Samuel Pessôa: Haddad erra na fala sobre meta inflacionária

 


Haddad erra na fala sobre meta inflacionária

Ministro da Fazenda opinar sobre política monetária gera ruído e atrapalha o BC

Há algumas semanas, o ministro Fernando Haddad afirmou que "o atual nível de inflação do Brasil está relativamente dentro da normalidade para o Plano Real".

O secretário de Política Econômica, Guilherme Mello, em artigo recente na seção Tendências e Debates, explicou que, "nos 26 anos de vigência do regime de metas de inflação, em 17 anos o IPCA terminou o ano acima de 5%; em seis anos, entre 4% e 5%; e apenas em três anos ficou abaixo de 4%".

O texto de Mello é uma reação a uma crítica de meu colega Marcos Mendes à fala do ministro. Marcos escreveu: "A frase do ministro desqualifica o sistema de metas de inflação. A meta estabelecida pelo Conselho Monetário Nacional, que o próprio ministro preside, é de 3% ao ano, com margem de tolerância de até 4,5%. Mas, em sua avaliação, se for até 5%, tudo bem, não tem problema".

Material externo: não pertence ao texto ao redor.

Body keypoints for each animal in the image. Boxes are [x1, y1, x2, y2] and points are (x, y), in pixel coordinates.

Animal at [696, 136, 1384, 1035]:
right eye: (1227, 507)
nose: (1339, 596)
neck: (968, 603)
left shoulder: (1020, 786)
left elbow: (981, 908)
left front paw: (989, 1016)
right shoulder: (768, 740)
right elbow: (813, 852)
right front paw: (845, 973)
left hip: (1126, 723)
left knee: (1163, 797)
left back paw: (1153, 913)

A crítica de Marcos Mendes está correta. A fala do ministro imediatamente eleva as expectativas de inflação, dificultando o trabalho do Banco Central. Não é saudável que o ministro da Fazenda opine sobre política monetária. Gera muito ruído e atrapalha o BC. Se o ministro considera que 5% de inflação é normal, por algum motivo, ou mesmo desejável, o Conselho Monetário deveria ter estabelecido meta de 5%. A fala do ministro é incoerente com sua própria decisão no início do mandato.

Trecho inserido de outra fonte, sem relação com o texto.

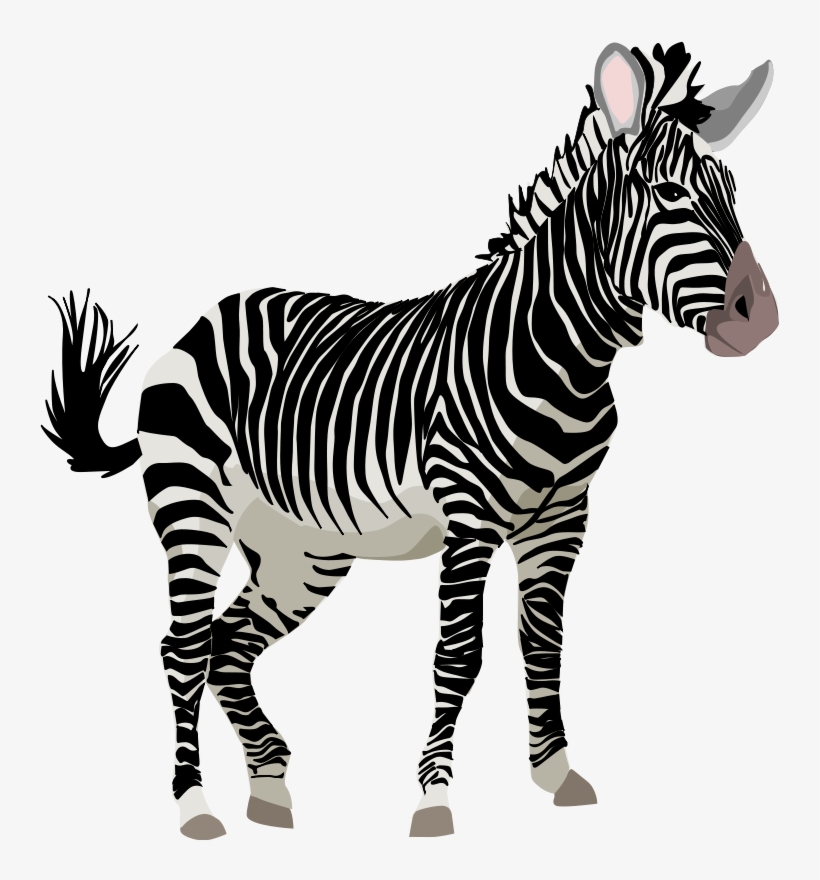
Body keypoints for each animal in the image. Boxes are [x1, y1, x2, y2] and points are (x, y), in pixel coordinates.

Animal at [43, 42, 778, 839]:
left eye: (732, 190)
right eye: (668, 194)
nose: (761, 318)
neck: (561, 358)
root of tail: (203, 318)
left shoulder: (562, 519)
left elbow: (542, 642)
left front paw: (555, 771)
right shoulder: (470, 516)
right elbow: (458, 655)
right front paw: (434, 798)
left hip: (302, 551)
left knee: (228, 644)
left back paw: (269, 785)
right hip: (193, 508)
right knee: (181, 648)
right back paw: (194, 805)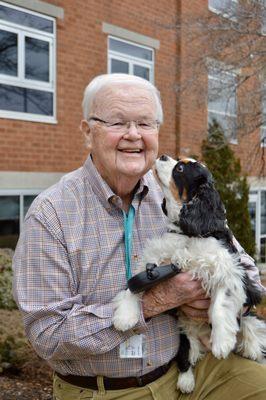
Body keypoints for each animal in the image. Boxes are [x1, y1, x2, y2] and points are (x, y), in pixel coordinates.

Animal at [112, 155, 266, 392]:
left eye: (180, 168)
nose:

Haddad lança mão de uma retórica muito empregada pelo petismo. A retórica é escolher singularmente uma estatística econômica e social e compará-la com a mesma estatística em um período anterior. Não é uma boa retórica.

Para que o país melhore, a comparação não tem que ser de média ante média. Precisa ser de variação ante variação. Deste ponto de vista, 5% de inflação nos anos 2000 era uma vitória; 5% de inflação hoje é muito ruim. Seria razoável esperarmos algum progresso em 20 anos.

Nesta sexta (21), Haddad, voltou ao tema, disse que o ideal seria a inflação estar por volta de 3%, mas reafirmou que o patamar poucas vezes foi alcançado no Real.

No artigo em que criticava Marcos Mendes, o secretário Guilherme Mello lembrou "que foi na gestão e sob a responsabilidade de Mendes e equipe que o STF julgou a "tese do século", decisão com um impacto de aproximadamente R$ 1 trilhão, o que gera até os dias atuais uma perda de 1% do PIB ao ano na arrecadação bruta da União".

Até onde sei, o ministro era Henrique Meirelles, não Mendes, que era assessor do ministro. De qualquer forma, aqui aparece a capacidade retórica única do petismo de empurrar culpas para terceiros. Além de ser estranho responsabilizar o Executivo por uma decisão do Judiciário, o julgamento da tese do século no STF é a última etapa de um processo que começou nos anos 2000 e terminou no governo Temer.

Em 2009, após sete anos de governos petistas, já havia sólida maioria no Supremo contra a União. Não é possível jogar essa conta exclusivamente no governo Temer. A decisão é mais uma da tendência do Judiciário nas últimas duas décadas de dar vitória para o setor privado em inúmeras causas. Basta olhar a evolução dos precatórios ao longo da grande hegemonia petista que se iniciou em 2003 e vem até hoje.

Se for para discutir culpas fiscais, vale lembrar que FHC entregou o governo com um gasto tributário de 2% do PIB. Dilma entregou para Temer com 6% do PIB, uma perda anual para o Estado brasileiro de quatro pontos percentuais do PIB por ano —perda essa que o governo Lula, em seu terceiro mandato, não tem conseguido reverter.